The Captain nodded, his expression turned pitying. "I know it's serious. I also know that if you keep pushing yourself, you're going to burn out, and then I won't have any essence workers on my boat. If you're busy teaching her, it'll keep you focused on the here and now."
Sae felt like she had been struck. "I-- you think I can't do both? You think I need some..." she searched for a word that wasn't derogatory.
She couldn't find one.
The Captain picked up the conversational slack that Sae had left sitting there. "Yes, you do. Believe it or not, I think you're capable..." the words were placed carefully, filled with care. "...but you're nineteen. That you're still here at all is a sign of your skill, not a sign of your failure." He rubbed his eyes. "Sae, I want you focused on the new girl. Geneviah."
Oh, and Sae could see it now. The trap he'd laid.
Sae wouldn't endanger the ship, and a useless essence worker was worse than being the only one. She'd have to not meditate just to make enough time to train her.

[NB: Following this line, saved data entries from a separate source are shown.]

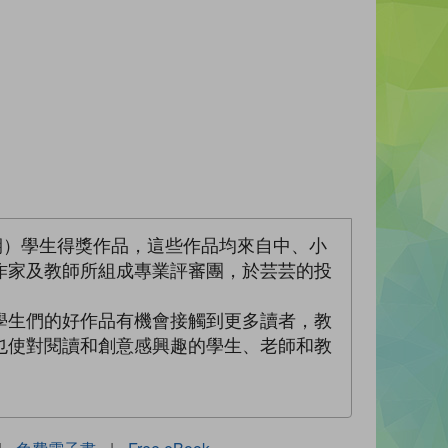
一期）學生得獎作品，這些作品均來自中、小
作家及教師所組成專業評審團，於芸芸的投
。
學生們的好作品有機會接觸到更多讀者，教
也使對閱讀和創意感興趣的學生、老師和教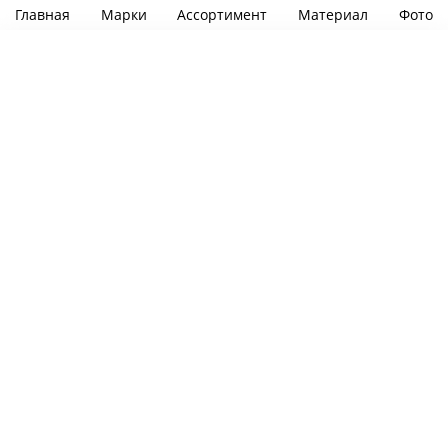
Главная
Марки
Ассортимент
Материал
Фото
Фильтры
Цена
от
до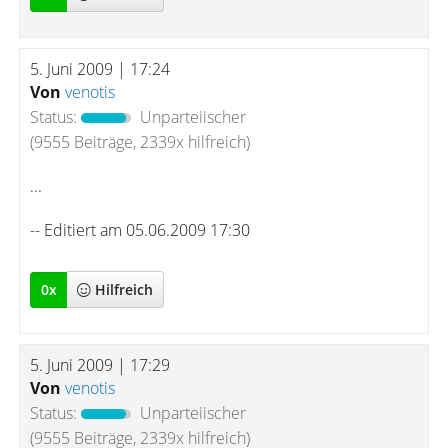
5. Juni 2009 | 17:24
Von
venotis
Status:
Unparteiischer
(9555 Beiträge, 2339x hilfreich)
...
-- Editiert am 05.06.2009 17:30
0
x
Hilfreich
5. Juni 2009 | 17:29
Von
venotis
Status:
Unparteiischer
(9555 Beiträge, 2339x hilfreich)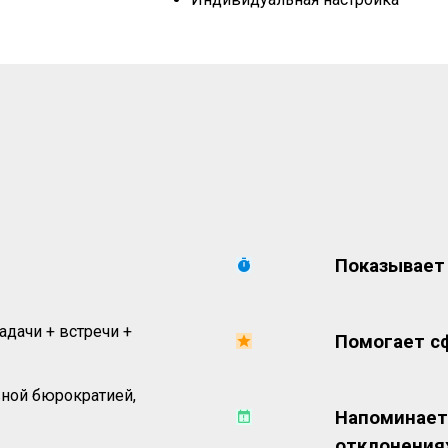
Показывает
адачи + встречи +
Помогает с
ной бюрократией,
Напоминает
отклонения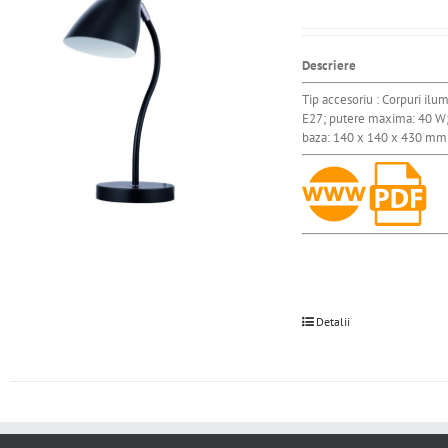
Descriere
Tip accesoriu : Corpuri ilum
E27; putere maxima: 40 W; c
baza: 140 x 140 x 430 mm / 
Detalii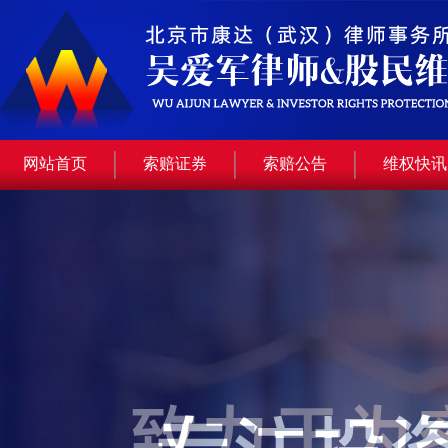
网站首页
索赔证券
索赔公告
维权快讯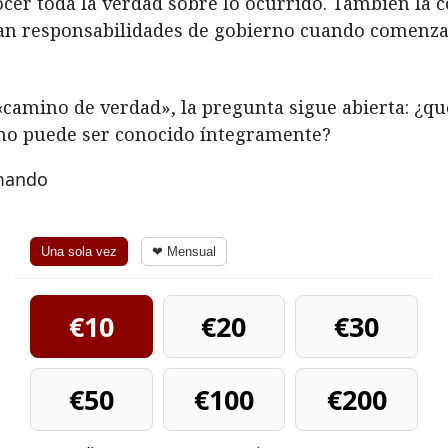
cer toda la verdad sobre lo ocurrido. También la 
an responsabilidades de gobierno cuando comenza
camino de verdad», la pregunta sigue abierta: ¿q
é no puede ser conocido íntegramente?
rmando
Una sola vez
❤ Mensual
€10
€20
€30
€50
€100
€200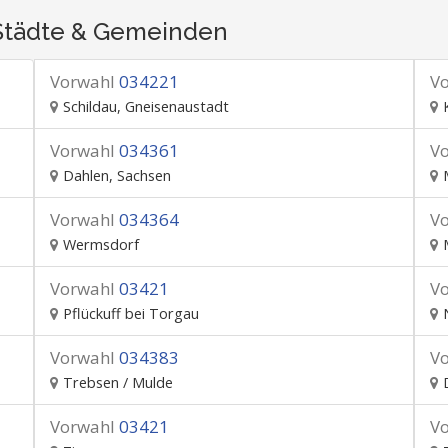
Städte & Gemeinden
Vorwahl
034221
V
Schildau, Gneisenaustadt
Vorwahl
034361
V
Dahlen, Sachsen
Vorwahl
034364
V
Wermsdorf
Vorwahl
03421
V
Pflückuff bei Torgau
Vorwahl
034383
V
Trebsen / Mulde
Vorwahl
03421
V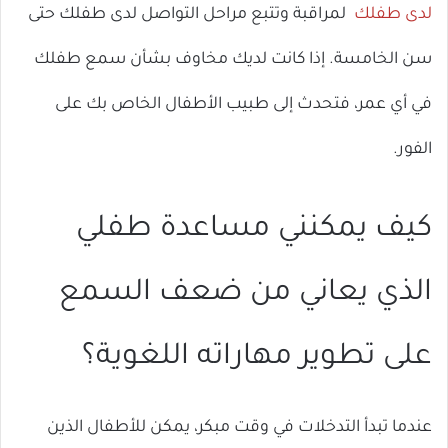
لدى طفلك
لمراقبة وتتبع مراحل التواصل لدى طفلك حتى
سن الخامسة. إذا كانت لديك مخاوف بشأن سمع طفلك
في أي عمر، فتحدث إلى طبيب الأطفال الخاص بك على
الفور.
كيف يمكنني مساعدة طفلي
الذي يعاني من ضعف السمع
على تطوير مهاراته اللغوية؟
عندما تبدأ التدخلات في وقت مبكر، يمكن للأطفال الذين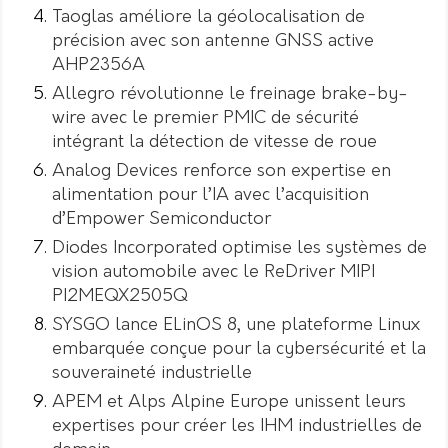
Taoglas améliore la géolocalisation de
précision avec son antenne GNSS active
AHP2356A
Allegro révolutionne le freinage brake-by-
wire avec le premier PMIC de sécurité
intégrant la détection de vitesse de roue
Analog Devices renforce son expertise en
alimentation pour l’IA avec l’acquisition
d’Empower Semiconductor
Diodes Incorporated optimise les systèmes de
vision automobile avec le ReDriver MIPI
PI2MEQX2505Q
SYSGO lance ELinOS 8, une plateforme Linux
embarquée conçue pour la cybersécurité et la
souveraineté industrielle
APEM et Alps Alpine Europe unissent leurs
expertises pour créer les IHM industrielles de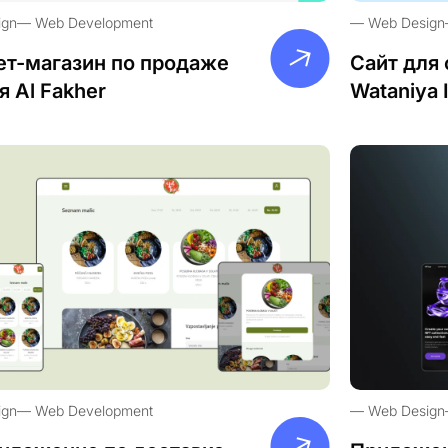
ign
Web Development
Web Design
ет-магазин по продаже
Сайт для 
я Al Fakher
Wataniya 
ign
Web Development
Web Design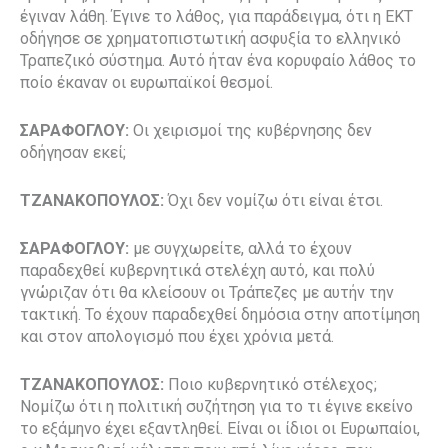
έγιναν λάθη. Έγινε το λάθος, για παράδειγμα, ότι η ΕΚΤ
οδήγησε σε χρηματοπιστωτική ασφυξία το ελληνικό
Τραπεζικό σύστημα. Αυτό ήταν ένα κορυφαίο λάθος το
ποίο έκαναν οι ευρωπαϊκοί θεσμοί.
ΣΑΡΑΦΟΓΛΟΥ:
Οι χειρισμοί της κυβέρνησης δεν
οδήγησαν εκεί;
ΤΖΑΝΑΚΟΠΟΥΛΟΣ:
Όχι δεν νομίζω ότι είναι έτσι.
ΣΑΡΑΦΟΓΛΟΥ:
με συγχωρείτε, αλλά το έχουν
παραδεχθεί κυβερνητικά στελέχη αυτό, και πολύ
γνώριζαν ότι θα κλείσουν οι Τράπεζες με αυτήν την
τακτική. Το έχουν παραδεχθεί δημόσια στην αποτίμηση
και στον απολογισμό που έχει χρόνια μετά.
ΤΖΑΝΑΚΟΠΟΥΛΟΣ:
Ποιο κυβερνητικό στέλεχος;
Νομίζω ότι η πολιτική συζήτηση για το τι έγινε εκείνο
το εξάμηνο έχει εξαντληθεί. Είναι οι ίδιοι οι Ευρωπαίοι,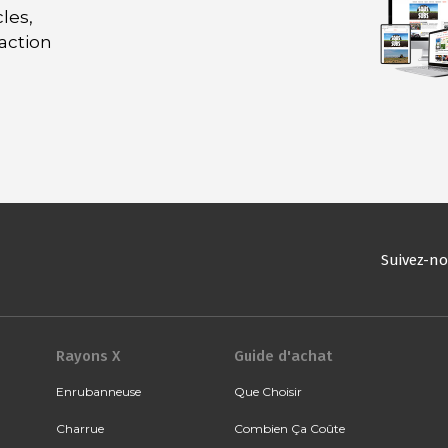
les,
daction
Suivez-n
Rayons X
Guide d'achat
Enrubanneuse
Que Choisir
Charrue
Combien Ça Coûte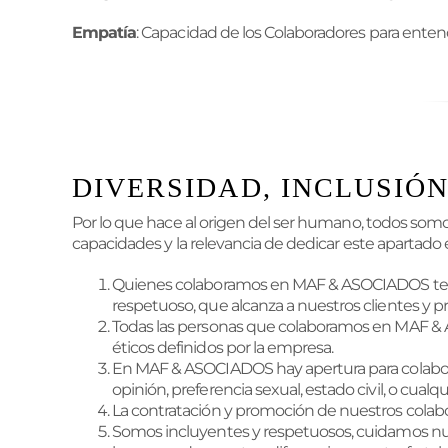
Empatía
: Capacidad de los Colaboradores para entend
DIVERSIDAD, INCLUSIÓN
Por lo que hace al origen del ser humano, todos somos
capacidades y la relevancia de dedicar este apartado 
Quienes colaboramos en MAF & ASOCIADOS tene
respetuoso, que alcanza a nuestros clientes y p
Todas las personas que colaboramos en MAF & A
éticos definidos por la empresa.
En MAF & ASOCIADOS hay apertura para colaborar 
opinión, preferencia sexual, estado civil, o cu
La contratación y promoción de nuestros colabo
Somos incluyentes y respetuosos, cuidamos nuest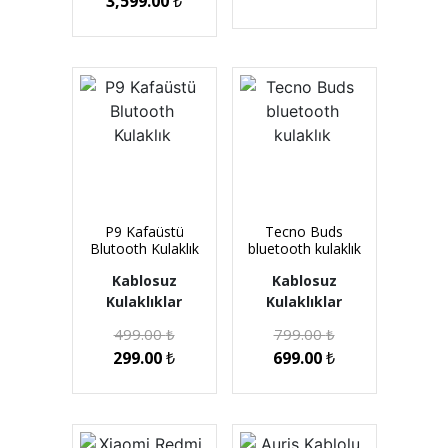
3,599.00
₺
P9 Kafaüstü
Tecno Buds
Blutooth Kulaklık
bluetooth kulaklık
Kablosuz
Kablosuz
Kulaklıklar
Kulaklıklar
499.00
₺
799.00
₺
299.00
₺
699.00
₺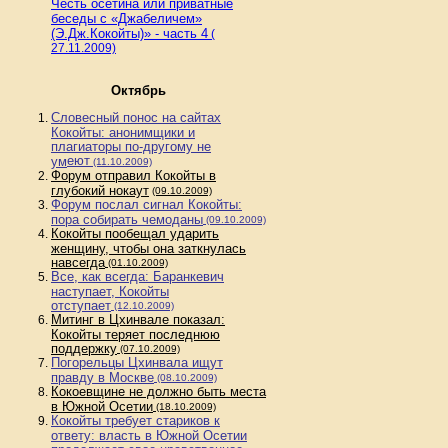
Честь осетина или приватные
беседы с «Джабеличем»
(Э.Дж.Кокойты)» - часть 4
(
27.11.2009)
Октябрь
Словесный понос на сайтах
Кокойты: анонимщики и
плагиаторы по-другому не
еют
ум
(11.10.2009)
Форум отправил Кокойты в
глубокий нокаут
(09.10.2009)
Форум послал сигнал Кокойты:
пора собирать чемоданы
(09.10.2009)
Кокойты пообещал ударить
женщину, чтобы она заткнулась
навсегда
(01.10.2009)
Все, как всегда: Баранкевич
наступает, Кокойты
отступает
(12.10.2009)
Митинг в Цхинвале показал:
Кокойты теряет последнюю
поддержку
(07.10.2009)
Погорельцы Цхинвала ищут
правду в Москве
(08.10.2009)
Кокоевщине не должно быть места
в Южной Осетии
(18.10.2009)
Кокойты требует стариков к
ответу: власть в Южной Осетии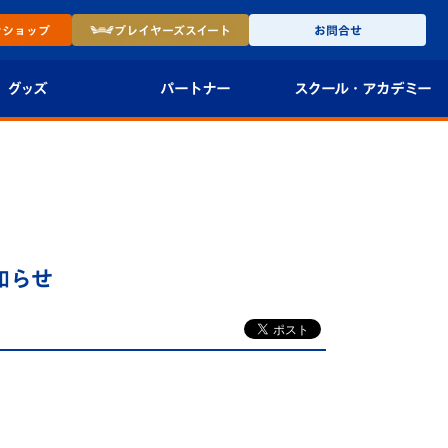
ン
ショップ
プレイヤーズ
スイート
お問合せ
グッズ
パートナー
スクール・
アカデミー
インショップ
パートナー企業一覧
アカデミー
-27ユニフォー
パートナー募集
U-18
法人限定 VIP BOX
U-15
報
知らせ
U-12
スクール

"Okay." was the only thing she could offer. He had thoroughly outplayed her, making the only option she could take being the one she didn't want. "I'll do it. I'll stop meditating just to train up this girl, for free --" She choked on the last syllable, bitterness tasting sour in her mouth. She hadn't noticed the anger until it was clawing for its own voice.
Tears prickled at the corner of her eyes. Deep breath, Sae. Come on, get it together...
Her vision shrank into a tunnel. The breath she took felt shallow, her chest tightening. She only had one recourse: she pushed it down, the vile anger, and locked it in a box. Locked it again, just to be safe. Cleared her mind, deep breath.
The Captain's voice was watery, cloudy in her state, but she focused on it. "... hear me? Sae?" His face was worried, and she only realized now that she had sunk to her knees.
"I can hear you." She said, measuring each word. "I'm okay." Sae's mind was clear. She was fine.
Doubt decorated his face. "Are you sure?"
"Yes. I'll go to Geneviah? Need to introduce myself." No emotion. She was fine.
"If you're ready for it. I'll head to the cabin. Come and get me when we're ready to leave." He held her eyes, waiting for her to acknowledge it. She nodded, and he left her sitting there.
What a mess. She stood up, brushed herself off again. She's fine. Just had a small collapse, happens to everyone.
She'd go to meet the new girl. Just once she felt steady enough.